Caribbean companies are being encouraged to do more to support education.

This call comes from Minister of Education, the Hon. Ronald Jones, who believes “there is a high degree of selfishness by many businesses of the region”.

“If they give you $10 000 they feel that they give you the world. But, yet they make their money from the people of the region – the people of the region educate the people for those same businesses. So, I am saying in these alliances, and in these partnerships – just give a little more. Not to hurt yourself, but a little bit more because we still want you to retain some of your earnings to further build out your businesses, to help take in some of the people we are producing.”

The Minister was at the time addressing the opening ceremony of the 16th Annual Conference of the Association of Caribbean Higher Education Administrators (ACHEA), held under the theme “Expectations in Higher Education: Everybody’s Business” at Hilton Barbados Resort, yesterday.

He told participants that part of the problem that is faced as leaders of education, as governments is that they are no longer listening to each other.

“We are quarrelling with each other. Leaders in tertiary education are saying ‘but we want more’ and the government is saying ‘but we don’t have more’. If we give you more, something across the board will suffer… Therefore, how are we going to discuss this in a sensible and rational way, so that we can still roll out the tertiary education project in the region.

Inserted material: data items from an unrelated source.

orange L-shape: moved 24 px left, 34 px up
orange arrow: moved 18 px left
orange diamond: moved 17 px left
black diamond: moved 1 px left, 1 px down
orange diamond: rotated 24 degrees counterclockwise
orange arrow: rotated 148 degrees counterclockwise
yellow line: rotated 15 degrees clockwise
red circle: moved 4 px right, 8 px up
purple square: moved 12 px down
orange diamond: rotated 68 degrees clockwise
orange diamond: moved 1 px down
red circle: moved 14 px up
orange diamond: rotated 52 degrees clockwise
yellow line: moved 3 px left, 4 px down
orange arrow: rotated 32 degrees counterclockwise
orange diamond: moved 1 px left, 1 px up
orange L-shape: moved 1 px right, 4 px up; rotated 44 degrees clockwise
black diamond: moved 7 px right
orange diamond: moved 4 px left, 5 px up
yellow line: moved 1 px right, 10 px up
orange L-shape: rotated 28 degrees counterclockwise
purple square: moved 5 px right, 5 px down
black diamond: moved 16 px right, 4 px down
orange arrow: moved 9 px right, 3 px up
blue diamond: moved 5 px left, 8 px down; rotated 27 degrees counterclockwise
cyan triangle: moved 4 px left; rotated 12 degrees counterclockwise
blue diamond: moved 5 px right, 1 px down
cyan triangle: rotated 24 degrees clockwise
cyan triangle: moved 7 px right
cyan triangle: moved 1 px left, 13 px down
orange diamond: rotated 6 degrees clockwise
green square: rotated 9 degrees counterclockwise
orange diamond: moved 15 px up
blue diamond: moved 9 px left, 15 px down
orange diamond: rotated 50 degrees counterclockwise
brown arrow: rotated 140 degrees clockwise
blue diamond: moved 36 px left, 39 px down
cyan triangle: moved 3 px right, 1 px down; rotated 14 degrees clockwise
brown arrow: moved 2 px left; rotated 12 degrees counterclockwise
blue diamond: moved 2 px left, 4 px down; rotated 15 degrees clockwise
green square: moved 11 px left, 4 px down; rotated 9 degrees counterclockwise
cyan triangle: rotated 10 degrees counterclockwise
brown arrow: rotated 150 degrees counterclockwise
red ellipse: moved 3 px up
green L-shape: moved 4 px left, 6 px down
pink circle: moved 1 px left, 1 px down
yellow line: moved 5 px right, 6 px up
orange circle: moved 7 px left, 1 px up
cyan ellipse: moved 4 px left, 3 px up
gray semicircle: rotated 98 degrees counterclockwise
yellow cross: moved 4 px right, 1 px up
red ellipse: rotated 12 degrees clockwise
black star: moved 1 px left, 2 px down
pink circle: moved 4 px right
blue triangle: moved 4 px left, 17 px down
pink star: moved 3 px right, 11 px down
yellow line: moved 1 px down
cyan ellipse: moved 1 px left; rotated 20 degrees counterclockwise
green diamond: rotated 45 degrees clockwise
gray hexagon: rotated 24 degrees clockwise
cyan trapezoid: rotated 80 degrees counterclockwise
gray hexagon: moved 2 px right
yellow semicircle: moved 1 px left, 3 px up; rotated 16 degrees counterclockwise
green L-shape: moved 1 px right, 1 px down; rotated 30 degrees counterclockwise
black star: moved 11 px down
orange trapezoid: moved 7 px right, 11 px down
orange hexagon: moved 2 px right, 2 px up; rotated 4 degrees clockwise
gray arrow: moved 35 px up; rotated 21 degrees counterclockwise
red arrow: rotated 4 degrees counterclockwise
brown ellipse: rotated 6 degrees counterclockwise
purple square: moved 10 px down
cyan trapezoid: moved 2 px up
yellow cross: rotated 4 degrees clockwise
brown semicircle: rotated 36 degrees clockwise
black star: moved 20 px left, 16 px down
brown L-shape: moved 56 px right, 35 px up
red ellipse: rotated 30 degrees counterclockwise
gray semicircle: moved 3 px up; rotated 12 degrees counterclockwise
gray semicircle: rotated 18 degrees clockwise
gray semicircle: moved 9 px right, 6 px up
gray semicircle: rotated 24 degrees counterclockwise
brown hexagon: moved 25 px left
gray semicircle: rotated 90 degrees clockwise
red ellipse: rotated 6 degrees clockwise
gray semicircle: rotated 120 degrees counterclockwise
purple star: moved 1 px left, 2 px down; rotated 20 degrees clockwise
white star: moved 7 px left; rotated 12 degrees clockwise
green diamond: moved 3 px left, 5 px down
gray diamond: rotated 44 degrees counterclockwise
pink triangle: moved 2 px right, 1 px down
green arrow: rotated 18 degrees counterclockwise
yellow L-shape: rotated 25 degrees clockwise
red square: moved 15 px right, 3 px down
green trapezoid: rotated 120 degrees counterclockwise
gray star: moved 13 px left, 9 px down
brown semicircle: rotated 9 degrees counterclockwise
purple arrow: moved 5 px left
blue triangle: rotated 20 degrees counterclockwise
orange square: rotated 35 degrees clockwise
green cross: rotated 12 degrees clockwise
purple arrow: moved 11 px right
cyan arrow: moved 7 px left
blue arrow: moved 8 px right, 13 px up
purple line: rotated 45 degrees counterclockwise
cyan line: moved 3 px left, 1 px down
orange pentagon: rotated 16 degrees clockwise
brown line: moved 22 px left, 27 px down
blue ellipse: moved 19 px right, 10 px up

“We have to be frugal, we cannot be as liberal as we used to be. And once that happens there is an impact on the institutions, there is an impact on the people who must access this education,” he pointed out.

Further recognising the financial challenges, Jones is urging tertiary administrators to be compassionate, when dealing with students who have difficulties in meeting their tuition commitments.

“You have to understand and work out financial modalities which will help ease them through the difficult periods,” he said.